==== Исходный текст ====
Пораженный её знанием, я отвечаю, что, мол, да.
- А откуда вы это знаете?
И тут она говорит мне в ответ, что прожила в Домне с 1954 по 1958 годы. Муж её служил в одном из полков нашей истребительно-бомбардировочной дивизии штурманом звена.Сама же она преподавала русскую литературу в старших классах тамошней гарнизонной школы. А фамилия наша ей была хорошо знакома со слов мужа, так как мой отец служил в это время заместителем командира и штурманом дивизии, и был его прямым начальником. К сожалению сам он отсутствовал, но в следующий раз она обещала его привести.
И вот уже сидя поздно вечером дома, я смотрю на свой глобус и ощущаю некое потрясение. Чикаго расположен на долготе чуть менее 90 градусов западной долготы, а Домна – чуть более 105 градусов восточной долготы. Это практически противоположная сторона Земного Шара! А мы с ней, с этой женщиной в течение четырех лет каждый день входили в одну и ту же школьную дверь, стояли в огромных тогдашних очередях за хлебом, смотрели кино в одном и том же зале Дома офицеров, купались в одной и той же реке, куда она носила стирать тазы с бельём, точно так же, как наша мать. И название реки она выдала назубок – Ингода. И учителей моих по имени и фамилии вспомнила. И с мамой нашей в один кружок «Кройки и шитья» все они ходили. Вы могли бы себе представить такую ситуацию. Мы с ней, а зовут её Галина Семёновна, разъехались оттуда 59 лет над! Отца оставили служить в штабе воздушной армии, а её мужа направили в Воронеж. И вот мы встретились на другом краю земли!
====
Постановка задачи 1 —
Перечислите все населенные пункты, названные в отрывке воспоминаний о Домне.
Постановка задачи 2 —
Найдите в листинге все строки, где встречается строка "kern", и скопируйте их.
==== Фрагмент данных ====
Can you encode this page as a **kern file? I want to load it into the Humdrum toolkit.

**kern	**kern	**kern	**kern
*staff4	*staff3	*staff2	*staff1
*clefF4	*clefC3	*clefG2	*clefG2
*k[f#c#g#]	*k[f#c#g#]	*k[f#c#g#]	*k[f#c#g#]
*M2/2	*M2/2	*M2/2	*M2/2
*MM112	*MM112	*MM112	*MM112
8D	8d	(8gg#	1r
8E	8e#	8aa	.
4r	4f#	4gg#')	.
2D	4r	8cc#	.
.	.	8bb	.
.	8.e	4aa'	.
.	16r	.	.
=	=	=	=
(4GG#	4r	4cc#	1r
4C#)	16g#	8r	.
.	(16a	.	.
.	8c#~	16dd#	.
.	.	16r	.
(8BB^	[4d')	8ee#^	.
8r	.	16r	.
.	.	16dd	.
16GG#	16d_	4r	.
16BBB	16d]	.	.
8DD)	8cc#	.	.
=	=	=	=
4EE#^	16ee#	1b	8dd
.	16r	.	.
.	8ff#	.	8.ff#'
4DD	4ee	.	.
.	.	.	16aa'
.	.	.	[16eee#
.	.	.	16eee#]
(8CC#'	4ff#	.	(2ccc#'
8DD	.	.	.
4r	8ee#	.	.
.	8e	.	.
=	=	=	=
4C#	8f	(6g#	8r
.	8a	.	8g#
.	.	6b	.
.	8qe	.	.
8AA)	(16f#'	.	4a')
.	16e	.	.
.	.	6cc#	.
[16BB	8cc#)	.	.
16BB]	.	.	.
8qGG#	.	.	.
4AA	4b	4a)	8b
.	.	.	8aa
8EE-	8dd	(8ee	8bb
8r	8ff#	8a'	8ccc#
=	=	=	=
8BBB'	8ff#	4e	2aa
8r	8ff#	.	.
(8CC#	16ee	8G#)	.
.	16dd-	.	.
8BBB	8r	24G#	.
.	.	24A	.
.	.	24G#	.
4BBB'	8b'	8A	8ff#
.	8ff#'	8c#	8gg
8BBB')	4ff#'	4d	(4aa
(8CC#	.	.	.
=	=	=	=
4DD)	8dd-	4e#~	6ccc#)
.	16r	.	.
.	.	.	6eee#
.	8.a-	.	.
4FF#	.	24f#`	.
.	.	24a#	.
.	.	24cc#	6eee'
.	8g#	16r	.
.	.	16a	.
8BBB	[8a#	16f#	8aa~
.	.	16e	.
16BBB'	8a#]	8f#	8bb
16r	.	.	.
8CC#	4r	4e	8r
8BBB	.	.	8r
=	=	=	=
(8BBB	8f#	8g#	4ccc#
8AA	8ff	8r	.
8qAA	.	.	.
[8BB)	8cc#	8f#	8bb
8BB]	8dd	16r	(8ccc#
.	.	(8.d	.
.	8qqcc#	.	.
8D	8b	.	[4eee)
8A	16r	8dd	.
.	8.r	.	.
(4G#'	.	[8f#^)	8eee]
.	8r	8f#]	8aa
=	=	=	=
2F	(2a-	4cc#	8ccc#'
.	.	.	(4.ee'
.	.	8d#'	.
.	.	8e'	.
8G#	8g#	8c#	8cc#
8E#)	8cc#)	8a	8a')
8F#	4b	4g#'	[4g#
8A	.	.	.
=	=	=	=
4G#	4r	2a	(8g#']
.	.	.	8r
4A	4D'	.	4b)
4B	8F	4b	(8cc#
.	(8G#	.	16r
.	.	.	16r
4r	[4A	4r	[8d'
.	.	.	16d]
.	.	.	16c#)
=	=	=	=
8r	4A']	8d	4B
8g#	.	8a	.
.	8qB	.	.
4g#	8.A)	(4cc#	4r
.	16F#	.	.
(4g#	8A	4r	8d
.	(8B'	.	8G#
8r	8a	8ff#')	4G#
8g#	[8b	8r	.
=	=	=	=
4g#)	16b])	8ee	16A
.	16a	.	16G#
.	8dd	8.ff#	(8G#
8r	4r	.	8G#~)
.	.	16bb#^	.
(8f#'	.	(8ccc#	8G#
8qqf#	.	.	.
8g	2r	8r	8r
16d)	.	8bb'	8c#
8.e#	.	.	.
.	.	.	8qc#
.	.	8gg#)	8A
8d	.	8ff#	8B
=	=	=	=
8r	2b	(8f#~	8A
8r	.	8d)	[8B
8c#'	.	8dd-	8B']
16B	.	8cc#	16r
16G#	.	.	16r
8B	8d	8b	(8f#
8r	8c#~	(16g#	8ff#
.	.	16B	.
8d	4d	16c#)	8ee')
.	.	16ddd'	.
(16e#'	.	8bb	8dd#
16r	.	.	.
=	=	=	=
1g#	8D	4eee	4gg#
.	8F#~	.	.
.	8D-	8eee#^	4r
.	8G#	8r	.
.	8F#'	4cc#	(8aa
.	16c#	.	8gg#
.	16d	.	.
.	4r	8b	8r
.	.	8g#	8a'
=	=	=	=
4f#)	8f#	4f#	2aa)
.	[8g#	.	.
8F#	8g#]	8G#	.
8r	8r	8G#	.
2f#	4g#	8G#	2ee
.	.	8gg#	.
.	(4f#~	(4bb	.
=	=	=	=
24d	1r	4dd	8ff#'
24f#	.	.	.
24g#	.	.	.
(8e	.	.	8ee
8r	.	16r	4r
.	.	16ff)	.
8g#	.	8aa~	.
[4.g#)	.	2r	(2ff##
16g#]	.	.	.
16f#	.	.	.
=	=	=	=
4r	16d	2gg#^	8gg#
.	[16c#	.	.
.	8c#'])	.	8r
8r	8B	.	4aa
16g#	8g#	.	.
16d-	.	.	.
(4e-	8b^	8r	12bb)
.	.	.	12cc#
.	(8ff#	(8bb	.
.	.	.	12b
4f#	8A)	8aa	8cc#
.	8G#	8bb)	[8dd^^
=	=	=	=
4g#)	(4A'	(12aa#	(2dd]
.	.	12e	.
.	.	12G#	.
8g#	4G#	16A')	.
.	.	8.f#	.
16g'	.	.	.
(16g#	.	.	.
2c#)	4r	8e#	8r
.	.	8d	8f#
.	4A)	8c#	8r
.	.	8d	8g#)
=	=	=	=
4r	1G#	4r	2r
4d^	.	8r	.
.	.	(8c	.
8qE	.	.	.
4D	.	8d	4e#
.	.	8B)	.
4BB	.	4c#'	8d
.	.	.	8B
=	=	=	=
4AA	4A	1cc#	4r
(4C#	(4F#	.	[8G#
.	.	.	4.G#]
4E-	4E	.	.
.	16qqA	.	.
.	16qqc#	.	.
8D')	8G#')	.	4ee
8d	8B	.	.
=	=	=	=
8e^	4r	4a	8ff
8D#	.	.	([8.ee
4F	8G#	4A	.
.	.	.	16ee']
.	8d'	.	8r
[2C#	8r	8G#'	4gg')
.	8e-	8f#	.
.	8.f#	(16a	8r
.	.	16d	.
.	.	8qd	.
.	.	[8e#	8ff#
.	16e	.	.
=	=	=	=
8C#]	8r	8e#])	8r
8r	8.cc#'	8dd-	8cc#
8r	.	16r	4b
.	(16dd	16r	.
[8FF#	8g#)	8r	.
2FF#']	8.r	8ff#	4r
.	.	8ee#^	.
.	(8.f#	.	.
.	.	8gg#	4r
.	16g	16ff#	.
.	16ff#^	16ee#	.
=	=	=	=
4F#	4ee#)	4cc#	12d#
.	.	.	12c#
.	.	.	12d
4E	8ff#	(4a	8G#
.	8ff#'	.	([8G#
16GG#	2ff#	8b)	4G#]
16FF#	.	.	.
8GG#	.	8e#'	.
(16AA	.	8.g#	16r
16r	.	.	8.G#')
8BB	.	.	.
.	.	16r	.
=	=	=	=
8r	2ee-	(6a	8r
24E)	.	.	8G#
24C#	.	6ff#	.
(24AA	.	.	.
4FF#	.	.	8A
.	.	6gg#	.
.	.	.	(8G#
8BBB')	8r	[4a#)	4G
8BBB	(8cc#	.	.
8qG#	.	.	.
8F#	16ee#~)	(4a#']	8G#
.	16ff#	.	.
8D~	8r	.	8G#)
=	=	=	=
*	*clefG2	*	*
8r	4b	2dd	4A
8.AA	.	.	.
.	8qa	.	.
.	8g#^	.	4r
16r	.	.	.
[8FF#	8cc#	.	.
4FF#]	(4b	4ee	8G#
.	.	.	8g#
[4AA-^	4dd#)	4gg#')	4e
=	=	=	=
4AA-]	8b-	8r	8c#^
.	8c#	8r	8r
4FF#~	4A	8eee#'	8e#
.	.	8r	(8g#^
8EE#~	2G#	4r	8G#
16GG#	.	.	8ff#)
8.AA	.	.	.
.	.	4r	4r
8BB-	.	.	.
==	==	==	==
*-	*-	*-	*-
====
Результат 1 —
Домна, Чикаго, Воронеж.

Результат 2 —
Can you encode this page as a **kern file? I want to load it into the Humdrum toolkit.
**kern	**kern	**kern	**kern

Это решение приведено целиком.